The retailer now requires all suppliers to register their debt, accrued before March 2 this year.
“The CVA which was approved by the High Court directs that we verify all old debts through a transparent and sustainable process and we are asking all suppliers to register their debts within the next three weeks,” says Uchumi Supermarkets CEO Mohamed Mohamed.
In July, Justice Mary Kasango of the Commercial and Tax Division allowed the implementation of the CVA on condition that the Nairobi Securities Exchange-listed retailer pays all its debts within six months.
The CVA was endorsed by the creditors on March 2 saving the retailer from being liquidated.
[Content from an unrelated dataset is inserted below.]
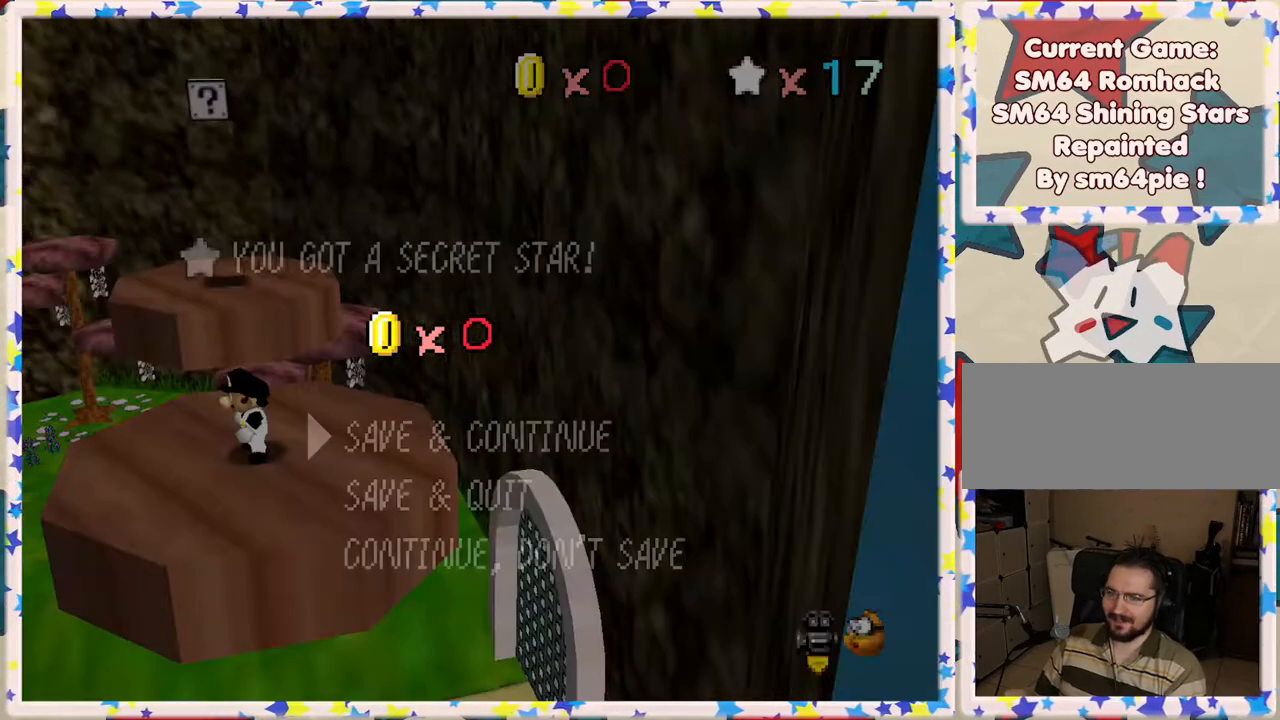
{"buttons": [], "left_stick": "center", "events": []}
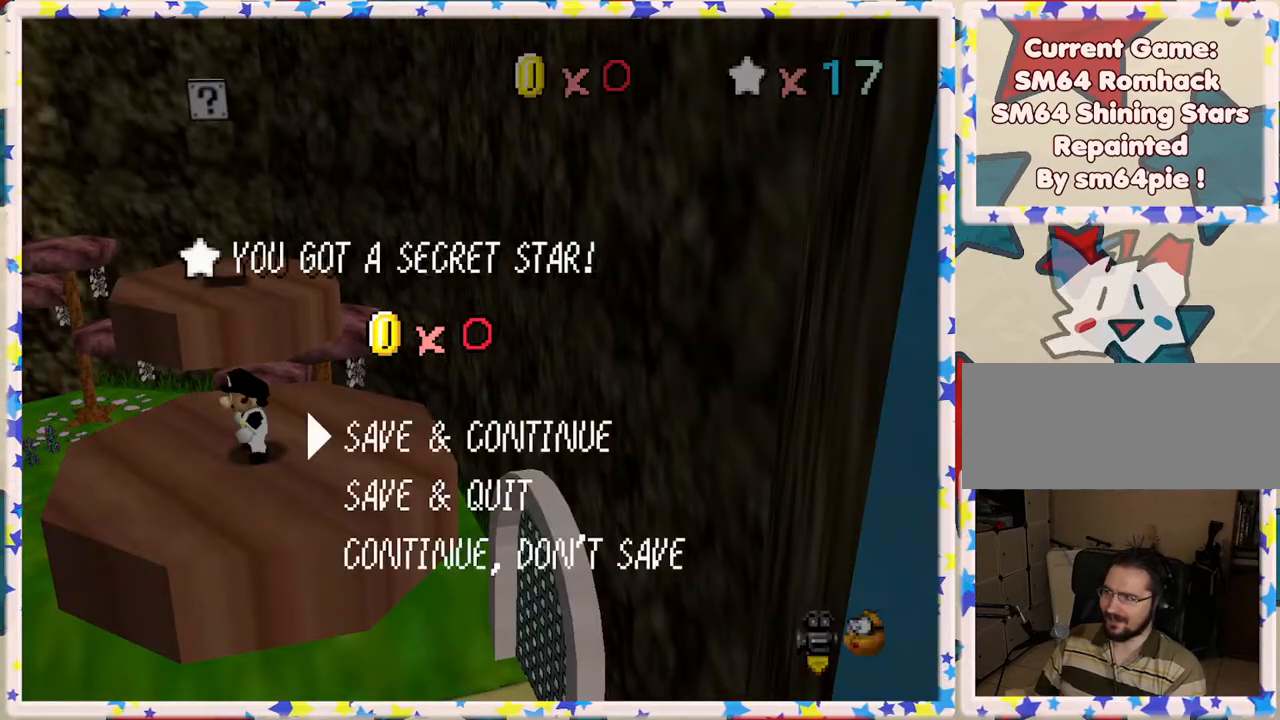
{"buttons": [], "left_stick": "center", "events": [[33, "A", "down"], [133, "A", "up"]]}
Uchumi owes Chandaria Industries Ksh 69 million, Equatorial Nut Processors Ltd Ksh 21 million, Githunguri Dairy, Interconsumer Products Ltd, and Professional Marketing Services Ltd are owed 45, 38, and 4 million shillings respectively.
The government through the National Treasury holds a 14.67 percent stake in the firm making it the second-largest shareholder after Kingdom Bank, formerly Jamii Bora Bank which holds 14.90 percent.
In 2019, the retailer said it was banking on the franchising model to return to profitability by June 2024.
Uchumi went into insolvency on June 1, 2006.